Eventually, de Orellana’s party indeed encountered a warlike tribe somewhere upriver of the Trombetas River. Among them, de Orellana observed women who seemingly acted as leaders of the men. This wasn’t precisely what had been reported to them, but it was apparently close enough. Before long, de Orellana had renamed the Marañon River as the Amazon.
The story caught on, of course. Peruvian-born chronicler Garcilaso Inca de la Vega later said these women were tall, robust, fair-skinned, and wore their long hair twisted over their heads. By the end of the century, the report of warrior women in the rain forest was “confirmed” (as it were) later by Sir Walter Raleigh. In his 1595 The Discovery of Guiana, he reports the existence of a tribe of Amazons called the Aikeambenano—a word said to mean “women living alone”: that is, without men.

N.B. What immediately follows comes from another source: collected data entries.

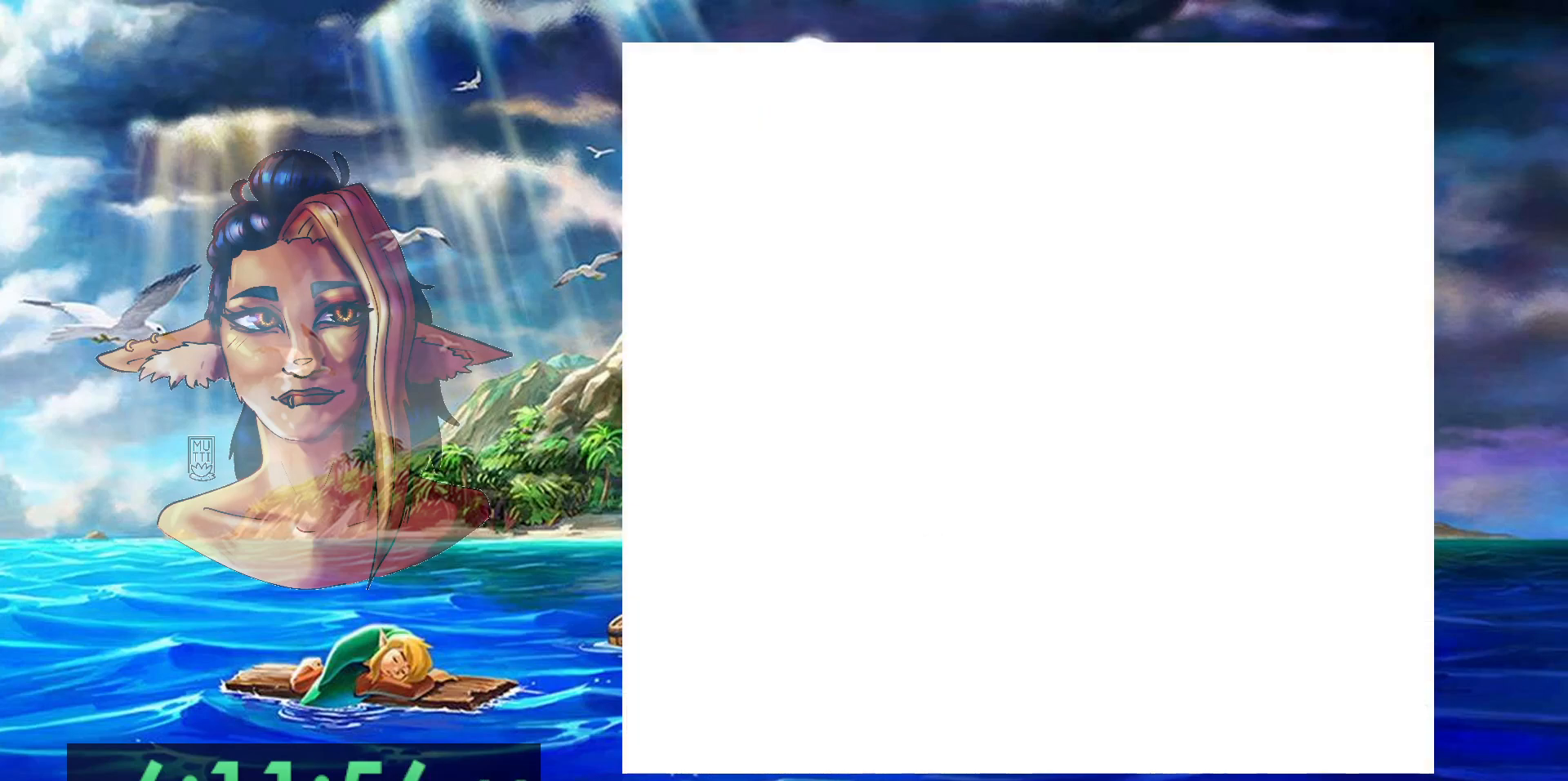
{"buttons": ["DPAD_DOWN", "DPAD_RIGHT"], "events": []}
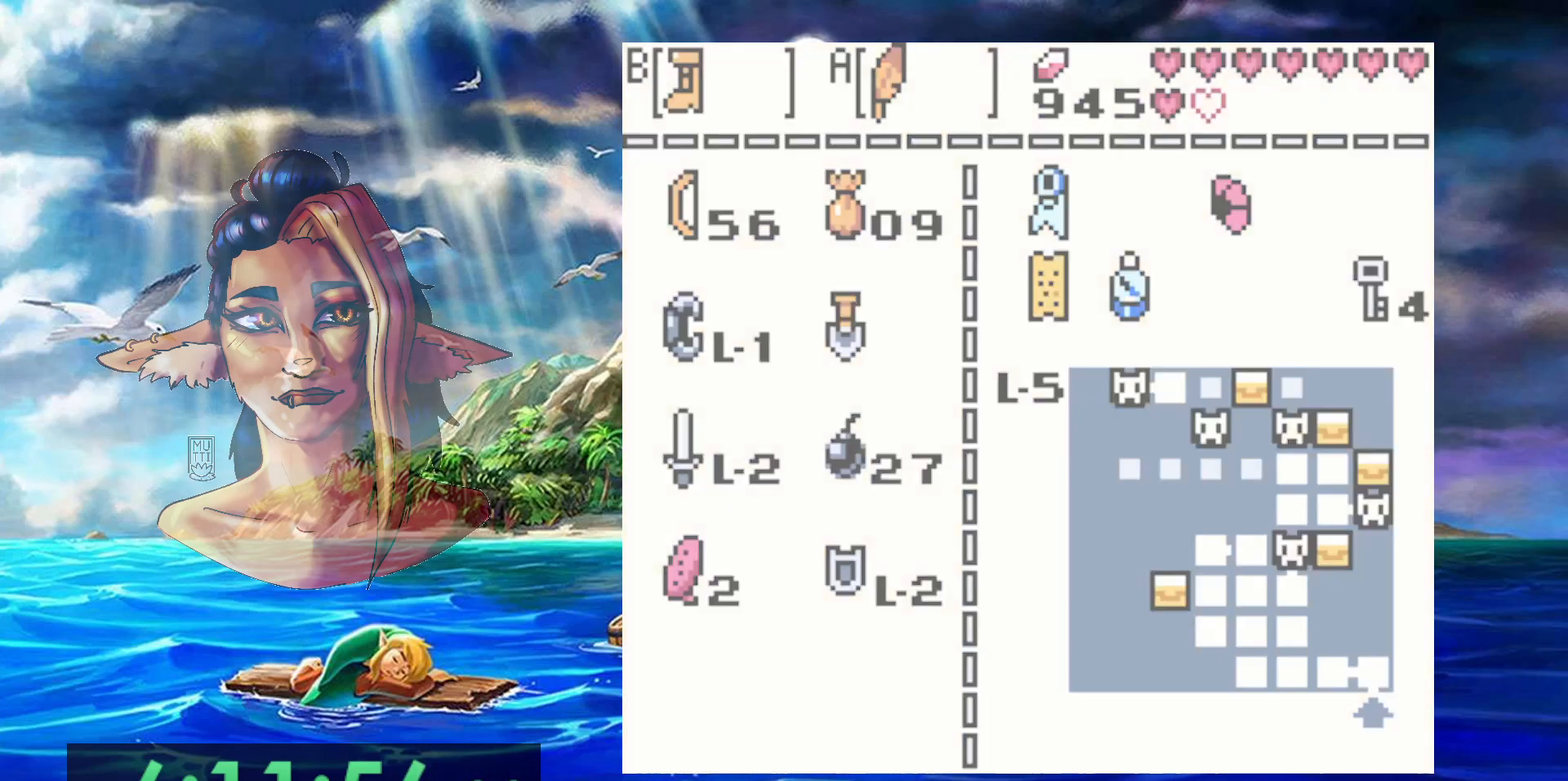
{"buttons": ["DPAD_DOWN"], "events": [[33, "DPAD_RIGHT", "up"]]}
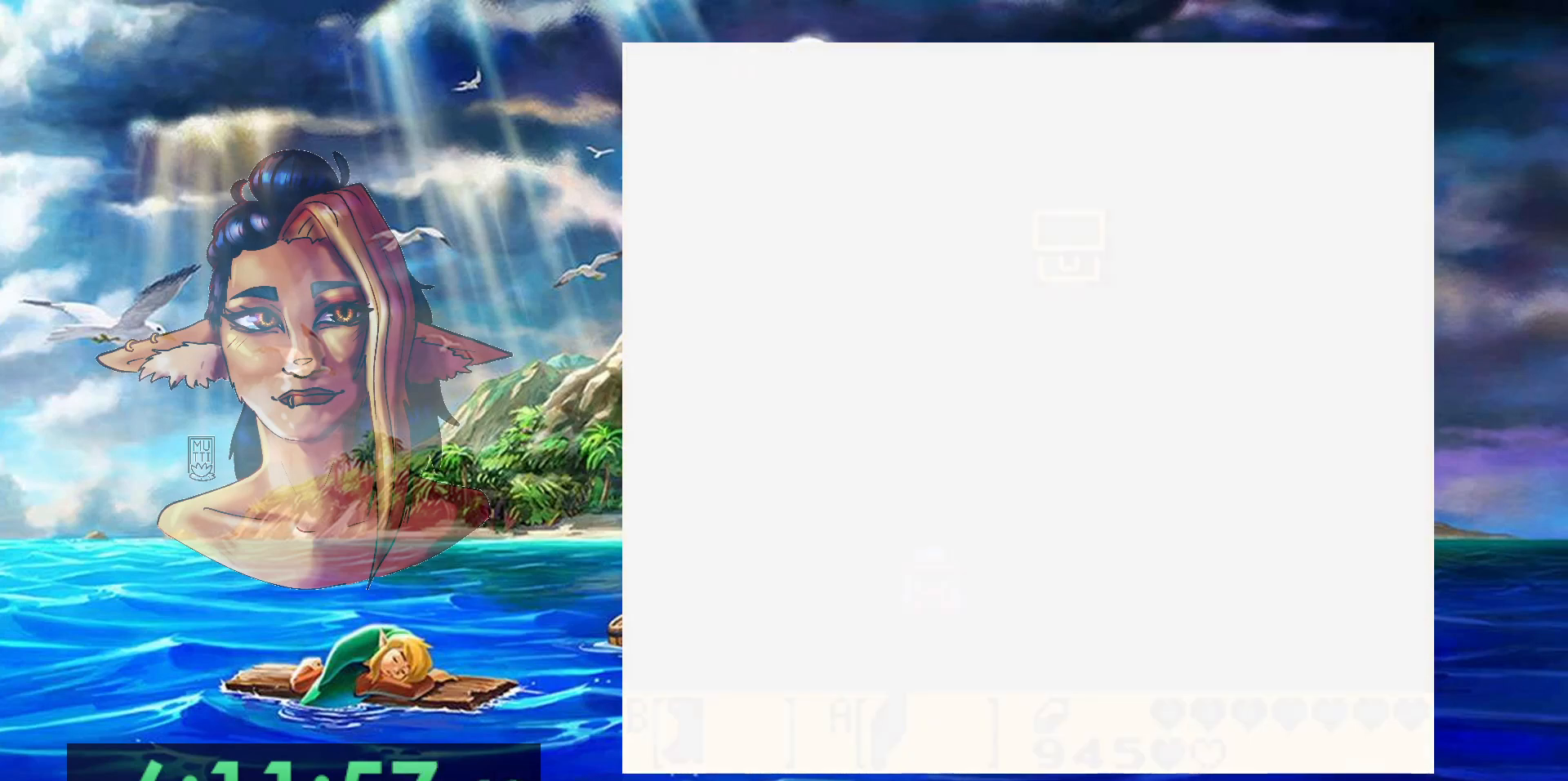
{"buttons": ["DPAD_DOWN"], "events": []}
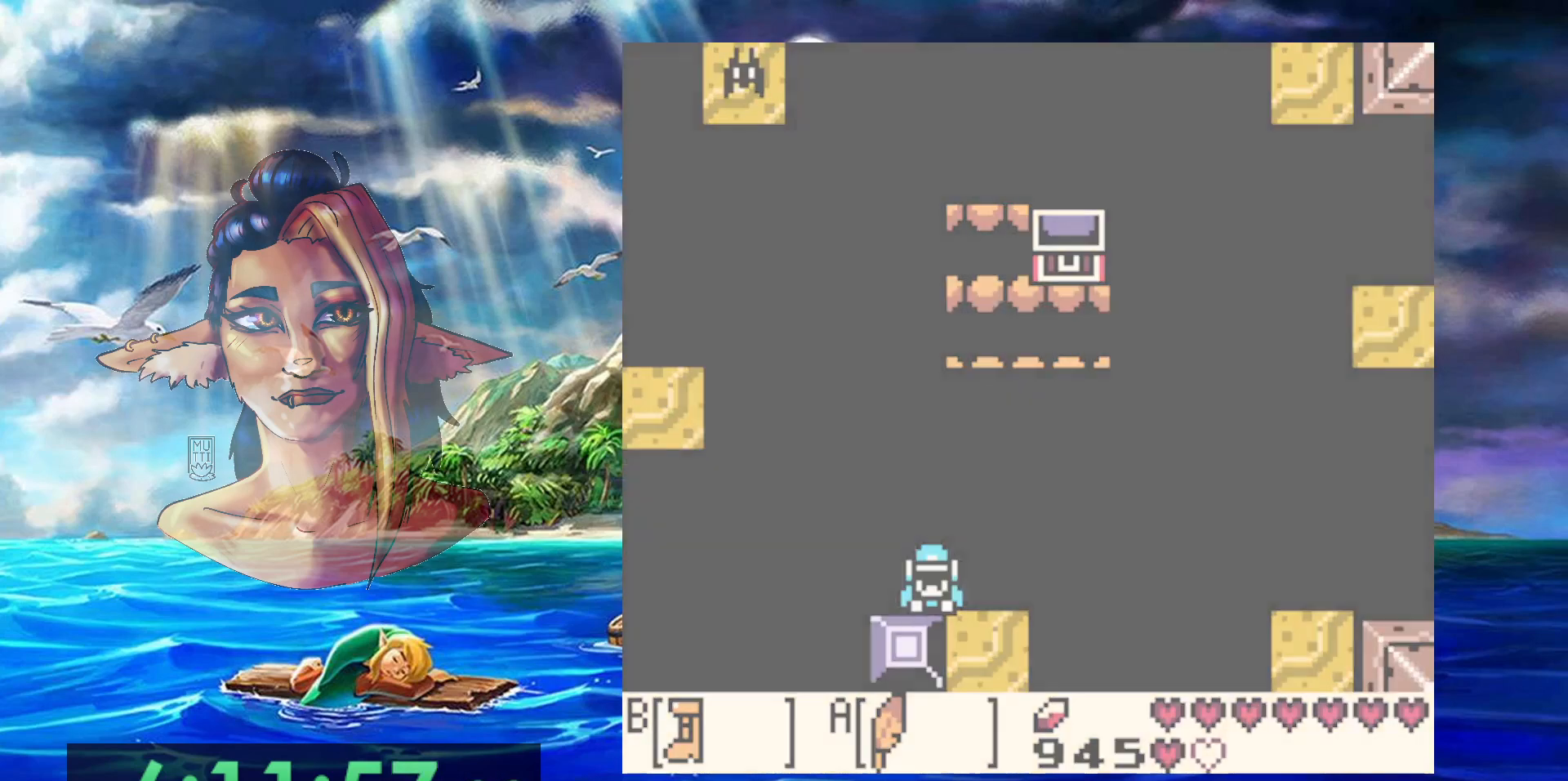
{"buttons": ["DPAD_DOWN", "DPAD_RIGHT"], "events": [[383, "DPAD_RIGHT", "down"]]}
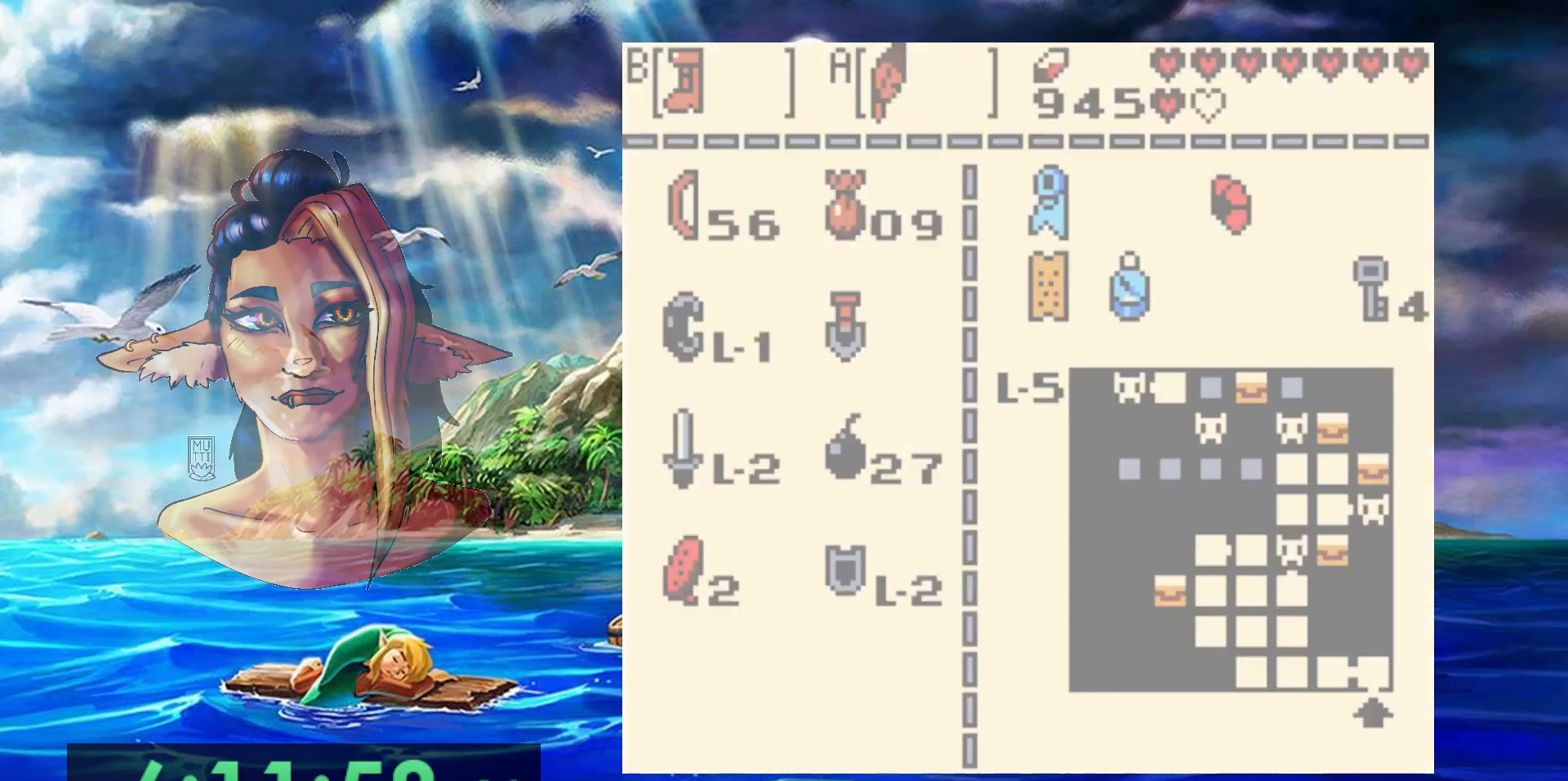
{"buttons": ["DPAD_DOWN", "DPAD_RIGHT"], "events": []}
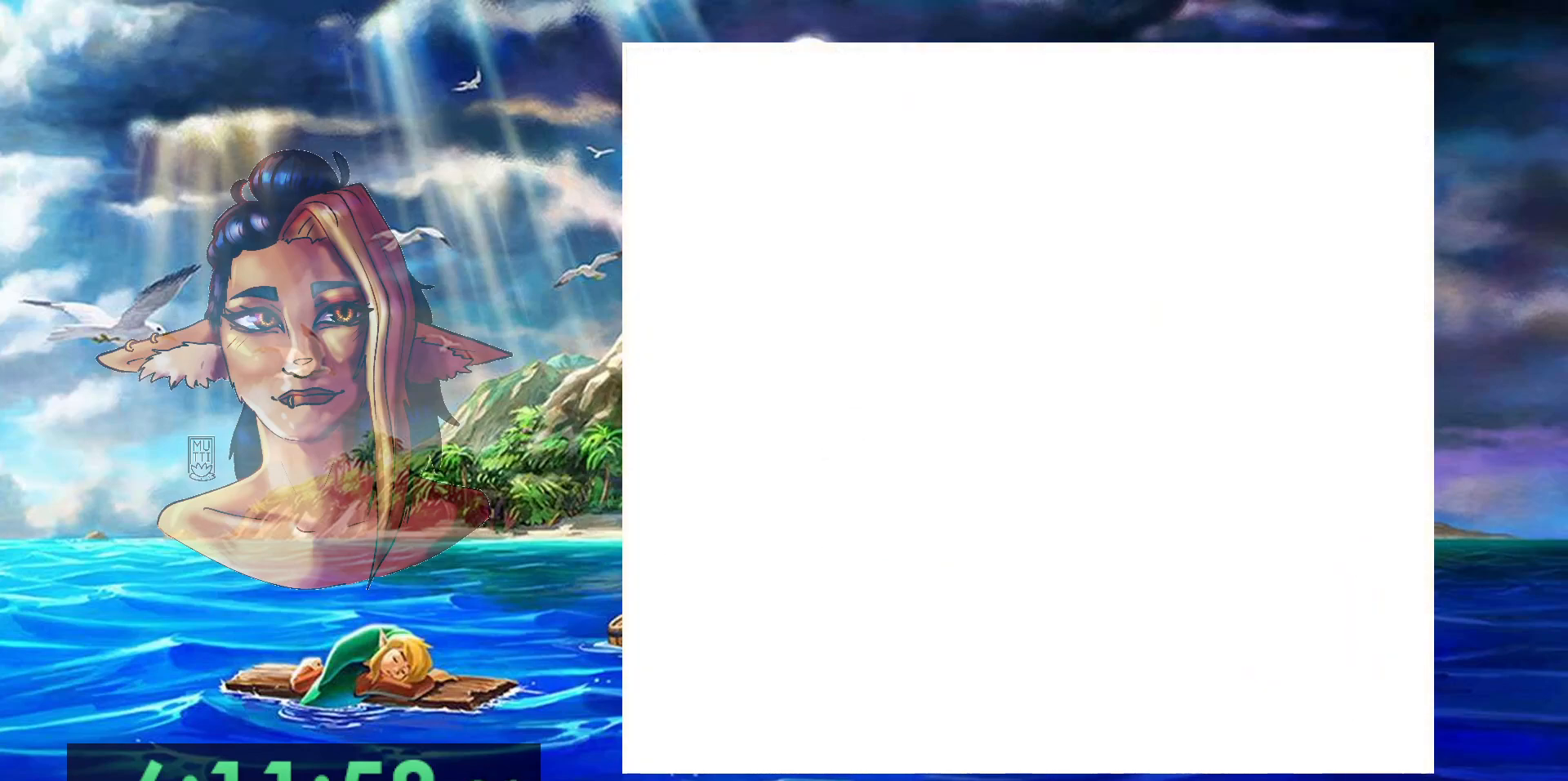
{"buttons": ["DPAD_DOWN"], "events": [[500, "DPAD_RIGHT", "up"]]}
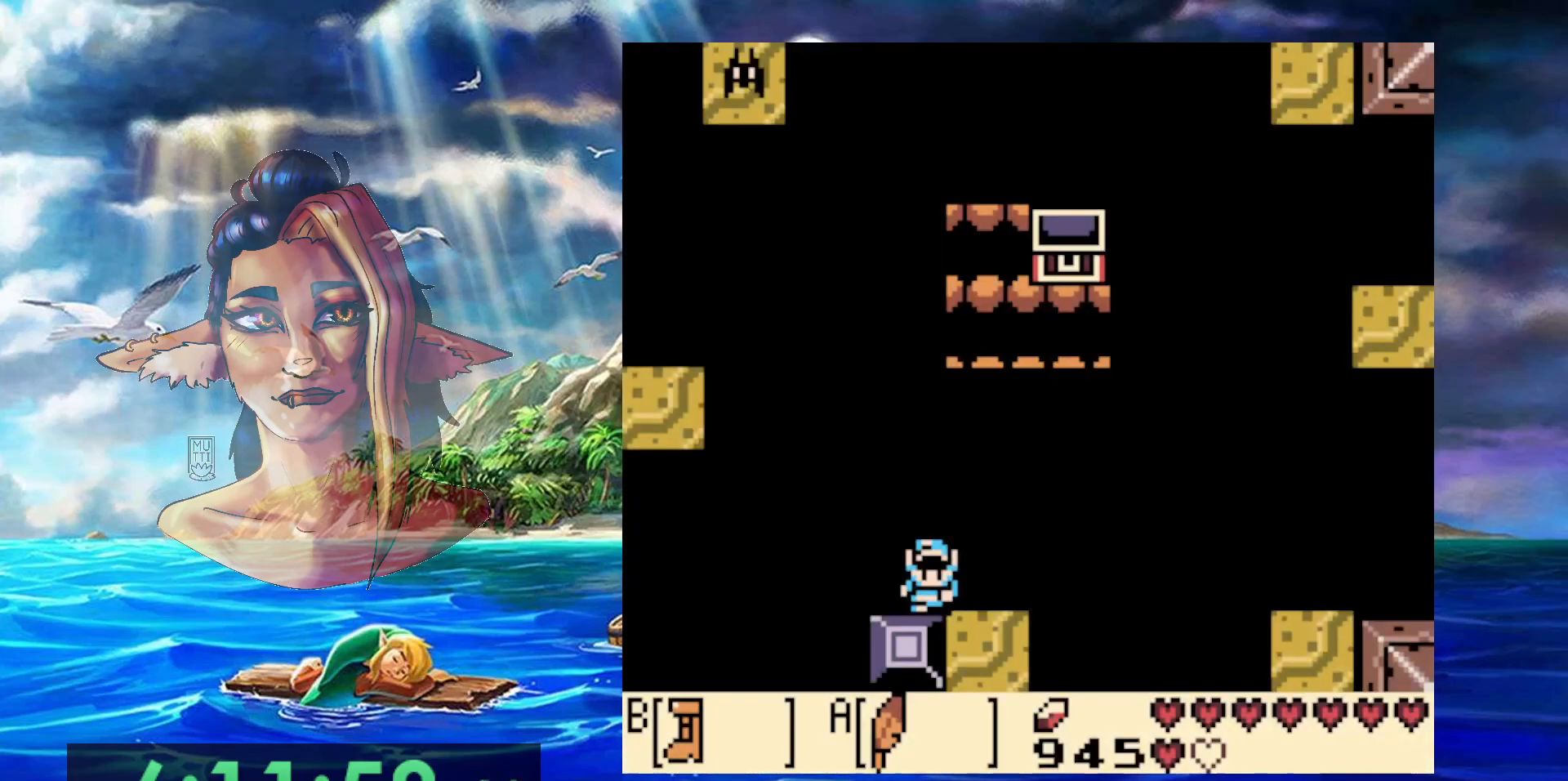
{"buttons": ["DPAD_DOWN", "DPAD_RIGHT"], "events": [[67, "DPAD_RIGHT", "down"], [117, "DPAD_RIGHT", "up"], [183, "DPAD_RIGHT", "down"]]}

The Aikeambenano lived in the upper Orinoco region of Guiana, so not awfully distant from de Orellana’s Amazons.
The Amazon myth was probably compelling for the early modern Spanish for the same reasons it was for the ancient Greeks: the idea of a self-sufficient tribe of women who violated expected gender roles by hunting, fighting, and being aggressive in their relationships with men was shocking in the extreme. For the Greeks, the Amazons served as a counterpoint to their supposedly more proper division of labor, a bogeyman—or bogeywoman—to warn men of what can happen if the natural order of things is ever violated.
Did any of these Amazon tribes actually exist in history? I seriously doubt it. But the idea of Amazon society continued to inhabit the fancies, and likely the nightmares, of patriarchs both ancient and modern.